A survey asked 200 students (HS and College) whether they prefer Instagram or Snapchat:
Group | Insta | Snap | Total | % Insta |
---|---|---|---|---|
HS | 34 | 66 | 100 | 34% |
College | 52 | 48 | 100 | 52% |
Total | 86 | 114 | 200 | 43% |
Question: Are the differences in Instagram preference due to chance?
Hypotheses:
If \( H_0 \) is true, then all groups should have the same Instagram preference: 43%.

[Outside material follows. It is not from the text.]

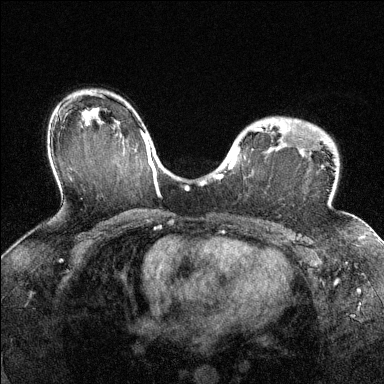
Breast MRI (dynamic contrast-enhanced), one axial slice; position 93 of 144 along the scan axis; dynamic contrast-enhanced series, time point 2 of 6 at this slice position (early post-contrast); 1.5 T; TE 1.7 ms, TR 4.6 ms; 1.2 mm slice thickness; 384 × 384 image matrix. Female patient.
Structures marked on this image (semi-automatic segmentation, software-assisted and operator-edited):
- enhancing-tissue mask used for the functional tumour volume (all voxels passing the contrast-enhancement thresholds inside the analysis volume; usually the tumour): box from (x=216, y=119) to (x=354, y=218) px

Expected values assuming independence:
Group | Insta | Snap | Total |
---|---|---|---|
HS | 43 | 57 | 100 |
College | 43 | 57 | 100 |
Total | 86 | 114 | 200 |
If \( H_0 \) is true, then observed counts should be close to expected.
If group and preference are independent, then any permutation of preferences is equally likely.
Steps:
p-value: \( p = P(C \ge C_{\text{obs}}) \)
If \( p \) is small, reject independence.
Chi-squared statistic:
\[ C = \sum \frac{(O - E)^2}{E} \]
Example: for observed vs expected counts:
\[ C = \frac{(34 - 43)^2}{43} + \frac{(66 - 57)^2}{57} + \frac{(52 - 43)^2}{43} + \frac{(48 - 57)^2}{57} = 6.6 \]
Large \( C \Rightarrow \) large deviation between observed and expected → group matters.
Distribution under \( H_0 \): Chi-square with degrees of freedom:
\[ df = (r - 1)(c - 1) = (2 - 1)(2 - 1) = 1 \]
p-value:
\[ P(C \ge 6.6) = 0.01 \]
Conclusion: Reject \( H_0 \): group affects preference.